*** Opening of INPUT DATA ***
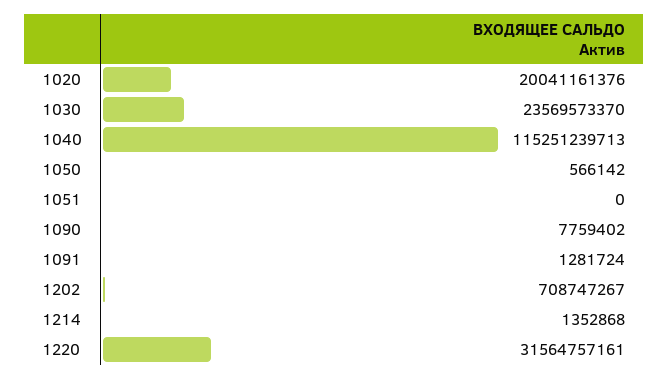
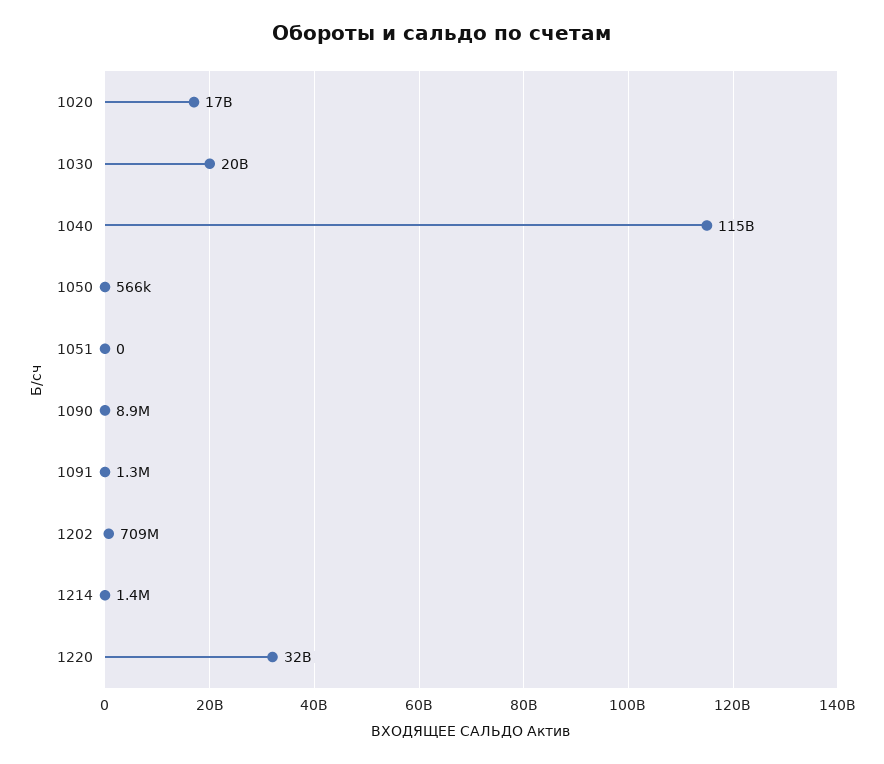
  {
-   "1020": 20041161376,
+   "1020": 17000000000,
-   "1030": 23569573370,
+   "1030": 20000000000,
    "1040": 115251239713,
    "1050": 566142,
    "1051": 0,
-   "1090": 7759402,
+   "1090": 8900000,
    "1091": 1281724,
    "1202": 708747267,
    "1214": 1352868,
    "1220": 31564757161
  }

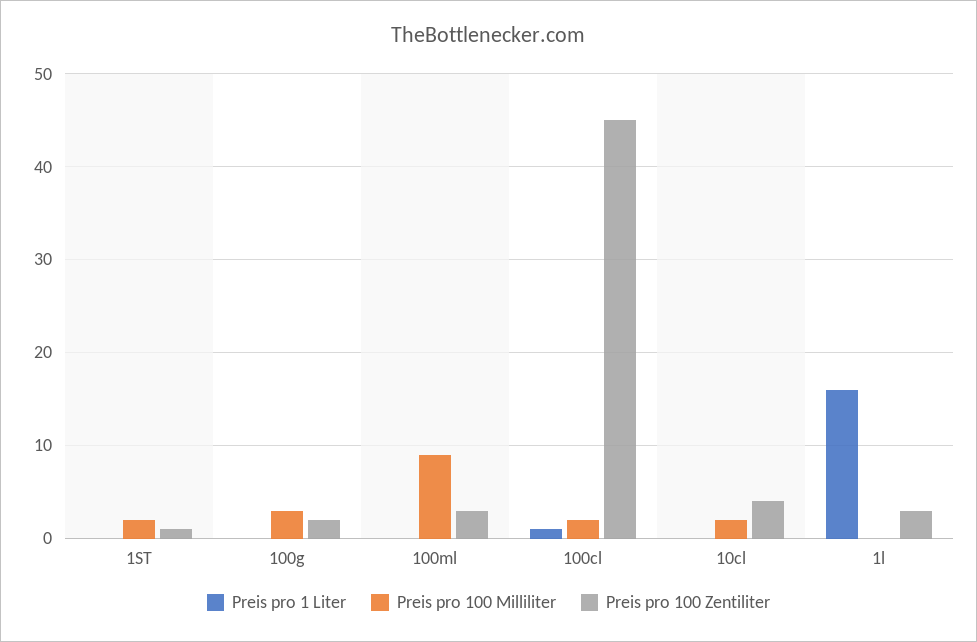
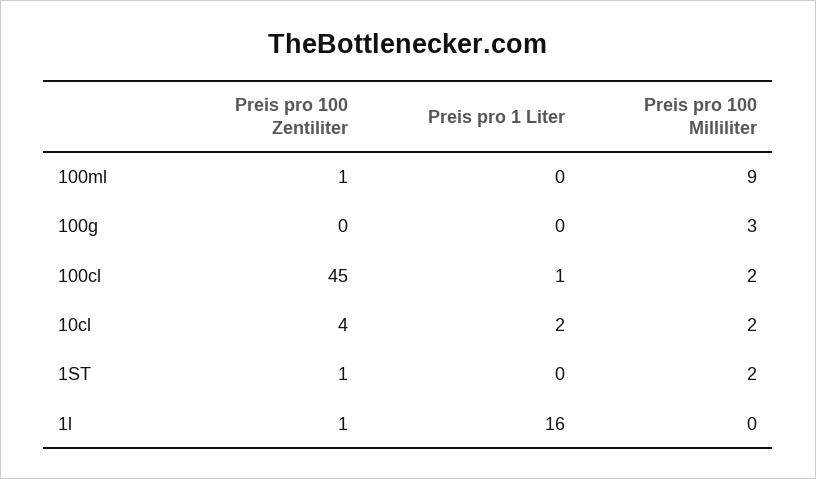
  {
    "Preis pro 1 Liter": {
      "1ST": 0,
      "100g": 0,
      "100ml": 0,
      "100cl": 1,
-     "10cl": 0,
+     "10cl": 2,
      "1l": 16
    },
    "Preis pro 100 Milliliter": {
      "1ST": 2,
      "100g": 3,
      "100ml": 9,
      "100cl": 2,
      "10cl": 2,
      "1l": 0
    },
    "Preis pro 100 Zentiliter": {
      "1ST": 1,
-     "100g": 2,
+     "100g": 0,
-     "100ml": 3,
+     "100ml": 1,
      "100cl": 45,
      "10cl": 4,
-     "1l": 3
+     "1l": 1
    }
  }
*** Close of INPUT DATA ***
> **EXERCISE DESCRIPTION**: Keep every word of the lines above unchanged in the copy, and omit the pictures.

> **EXERCISE SOLUTION**:
  {
-   "1020": 20041161376,
+   "1020": 17000000000,
-   "1030": 23569573370,
+   "1030": 20000000000,
    "1040": 115251239713,
    "1050": 566142,
    "1051": 0,
-   "1090": 7759402,
+   "1090": 8900000,
    "1091": 1281724,
    "1202": 708747267,
    "1214": 1352868,
    "1220": 31564757161
  }

  {
    "Preis pro 1 Liter": {
      "1ST": 0,
      "100g": 0,
      "100ml": 0,
      "100cl": 1,
-     "10cl": 0,
+     "10cl": 2,
      "1l": 16
    },
    "Preis pro 100 Milliliter": {
      "1ST": 2,
      "100g": 3,
      "100ml": 9,
      "100cl": 2,
      "10cl": 2,
      "1l": 0
    },
    "Preis pro 100 Zentiliter": {
      "1ST": 1,
-     "100g": 2,
+     "100g": 0,
-     "100ml": 3,
+     "100ml": 1,
      "100cl": 45,
      "10cl": 4,
-     "1l": 3
+     "1l": 1
    }
  }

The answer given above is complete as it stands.